Hristiyan dünyasının batıdaki en önemli bir iki mabedinden biri olan Notre Dame de Sion Kilisesi yandı. Eş zamanlı olarak Kudüs’te Mescid-i Aksa’da da bir yangın çıktı. De Sion harabe haline geldi ama Aksa’daki yangın söndürüldü.
Yarın nerede ne olur bilmiyorum. Ya da yangınla kim kimi suçlar ve ardından neler yaşanır onu da bilmiyorum. 11 Eylül’de baba Bush o saldırının faturasını Irak’a çıkartmıştı. Bakalım bu işin faturası kime çıkartılacak.
İsterseniz bu hikâyeye en başından başlayalım.

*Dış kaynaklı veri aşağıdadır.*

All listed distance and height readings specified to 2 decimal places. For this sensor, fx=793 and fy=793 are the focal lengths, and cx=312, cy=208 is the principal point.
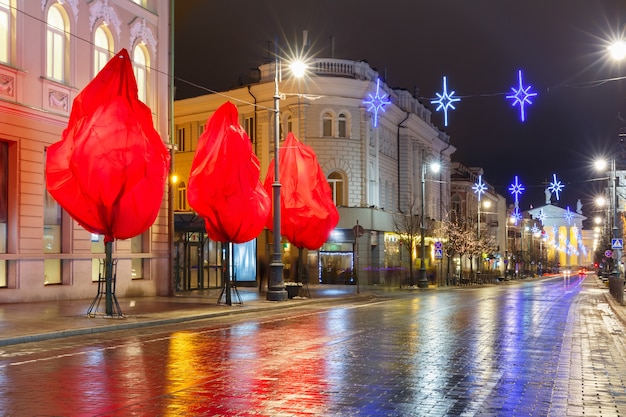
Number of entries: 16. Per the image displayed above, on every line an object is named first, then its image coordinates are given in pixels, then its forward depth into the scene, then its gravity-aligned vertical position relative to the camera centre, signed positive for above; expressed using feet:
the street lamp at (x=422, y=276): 164.14 -4.81
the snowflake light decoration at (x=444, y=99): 85.13 +16.87
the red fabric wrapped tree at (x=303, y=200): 102.68 +7.04
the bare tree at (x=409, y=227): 181.06 +6.47
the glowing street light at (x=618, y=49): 65.31 +16.80
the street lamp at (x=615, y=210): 137.69 +7.46
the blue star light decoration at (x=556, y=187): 145.16 +12.05
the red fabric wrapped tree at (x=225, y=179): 83.41 +8.02
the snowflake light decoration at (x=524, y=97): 72.81 +14.49
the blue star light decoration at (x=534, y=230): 431.06 +12.32
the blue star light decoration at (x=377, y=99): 97.78 +19.38
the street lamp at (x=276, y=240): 92.63 +1.72
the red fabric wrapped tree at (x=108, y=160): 64.13 +7.85
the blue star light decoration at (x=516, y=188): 173.01 +14.11
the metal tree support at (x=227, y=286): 83.80 -3.45
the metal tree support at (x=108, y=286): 66.39 -2.55
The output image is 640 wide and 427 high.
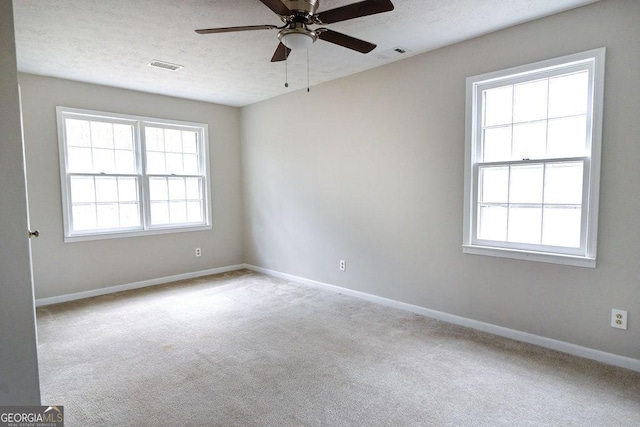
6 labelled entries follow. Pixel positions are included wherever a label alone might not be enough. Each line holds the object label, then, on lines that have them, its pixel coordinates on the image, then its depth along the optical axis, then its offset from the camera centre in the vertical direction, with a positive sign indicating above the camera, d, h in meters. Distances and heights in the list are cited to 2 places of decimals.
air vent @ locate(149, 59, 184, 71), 3.55 +1.36
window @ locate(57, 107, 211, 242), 4.24 +0.23
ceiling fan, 1.90 +1.03
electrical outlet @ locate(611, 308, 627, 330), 2.45 -0.96
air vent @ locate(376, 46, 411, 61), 3.31 +1.38
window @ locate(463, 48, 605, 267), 2.58 +0.23
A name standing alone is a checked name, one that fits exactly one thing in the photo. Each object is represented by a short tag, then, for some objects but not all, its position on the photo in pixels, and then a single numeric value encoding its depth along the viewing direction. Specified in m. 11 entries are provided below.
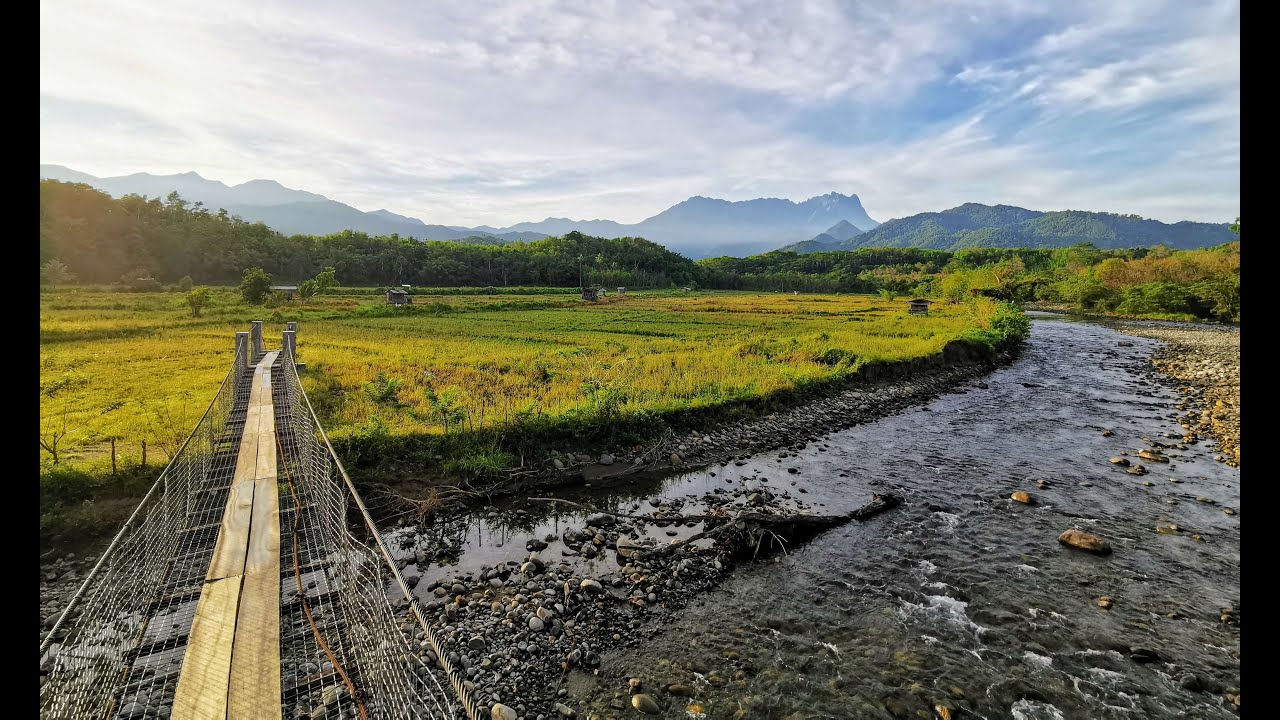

“Büyük Orta Doğu Projesi” ya da nam-ı diğer “Genişletilmiş Ortadoğu İnisiyatifi” ya da tam adıyla Genişletilmiş Ortadoğu ve Kuzey Afrika Bölgesi ile Müşterek bir Gelecek ve İlerleme için Ortaklık”, adlı bu proje ABD’de kuluçka dönemini tamamladıktan sonra Haziran 2004’de Sea Island/ABD’deki G-8 Zirvesi’nde görücüye çıktı. Bu projenin ilk ortaya çıkışı soğuk savaşın sona ermesiyle, hatta o süreçte başlar. 1998’de ABD’de Clinton Dönemi’nde, 21. yüzyıla “Yenidünya düzeni”nin inşası için ilk adım olarak düşünülen stratejik bakış, düşünce, eylem planında bu yönde ileri doğru atılmış bir adımdır. Bu plana göre, dünya ABD’nin çıkarları doğrultusunda ve batının değerleri ve güvenliği temelinde şekillenecektir. Fikri zemini oluşturulduktan sonra 11 Eylül 2001’de ikiz kulelere yapılan saldırının ardından ABD’nin Afganistan ve ardından 2003 yılında Irak’a müdahalesi bu planın hayata geçirilmesinde ilk adım olmuştur.
BOP’u anlamak için RCD, CENTO, Bağdat Paktı’nı, Çekiç Güç’ü, PKK’yı, PYD’yi, DAEŞ’i FETÖ’yü, NATO’yu, BÇG’yi, darbeleri, AB’nin Türkiye’ye karşı tavrının arkasındaki sebepleri de anlamak gerekir. Belki “Tezkere”yi de anlamak gerekir.